Concerné lui-même par ce trouble, l'Américain Jonathan Mitchell ne se reconnaît pourtant pas dans le discours des militants en faveur du concept de neurodiversité. «Certaines personnes autistes dont moi-même ont exprimé le souhait de voir l'autisme soigné. Cela suscite l'indignation des partisans de la neurodiversité. Ils assimilent un remède à l'autisme à l'eugénisme et au génocide. [...] Beaucoup de personnes autistes ne savent ni parler ni utiliser un ordinateur. Ils ne peuvent pas s'opposer à la “neurodiversité” parce qu'ils ne peuvent pas exprimer leur position. Ils sont trop handicapés, pourrait-on dire.»

Selon M'Hammed Sajidi, le discours d'associations comme le CLE Autistes n'est que l'avis d'un groupe de personnes sur un sujet qui, en effet, ne concerne qu'elles: leur santé.

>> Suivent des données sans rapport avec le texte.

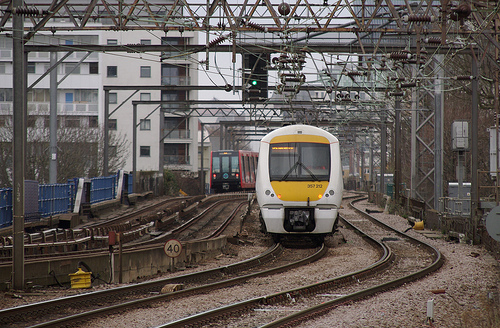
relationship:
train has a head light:
[253, 122, 344, 251] [274, 192, 283, 201]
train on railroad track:
[253, 122, 344, 251] [1, 193, 443, 323]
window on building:
[106, 66, 119, 78] [1, 8, 199, 176]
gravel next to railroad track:
[291, 293, 431, 327] [1, 193, 443, 323]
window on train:
[268, 142, 298, 179] [253, 122, 344, 251]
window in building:
[137, 65, 155, 81] [1, 8, 199, 176]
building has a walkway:
[358, 1, 495, 110] [230, 26, 421, 50]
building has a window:
[1, 8, 199, 176] [136, 143, 152, 159]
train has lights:
[253, 122, 344, 251] [264, 189, 336, 199]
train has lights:
[210, 146, 259, 190] [211, 171, 240, 181]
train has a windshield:
[253, 122, 344, 251] [267, 140, 330, 181]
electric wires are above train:
[31, 30, 393, 94] [253, 122, 344, 251]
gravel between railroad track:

La notion de neurodiversité, à la fois descriptive et normative, n'a aucun fondement scientifique, rappelle-t-il. C'est un concept militant qui ne doit pas prévaloir sur des données factuelles.

Dans les faits, l'autisme est une maladie dont on ne connaît pas les causes. En tant que maladie, l'autisme entraîne un handicap, c'est-à-dire une vulnérabilité dans l'accès aux droits. La mission première de l'association est de garantir l'accès aux droits fondamentaux, notamment une adaptation du système scolaire. En cela, elle rejoint les revendications liées à la neurodiversité. M'Hammed Sajidi dénonce ainsi les incapacités du système de santé lui-même, qui montre un manque criant de connaissances de la maladie et de ressources pour accompagner ces personnes.

Cela étant, et c'est le propos de Vaincre l'autisme grâce à qui des méthodes abusives comme le packing et l'usage de neuroleptiques a été interdit en France, dénoncer une situation d'exclusion ne signifie pas nier que l'autisme est une «aberration neurologique» qui entraîne de graves difficultés et que la majorité des personnes autistes souffrent d'un handicap cognitif. Puisse le progrès dans l'accès aux droits ne pas se faire aux dépens de la recherche médicale vers une moindre souffrance.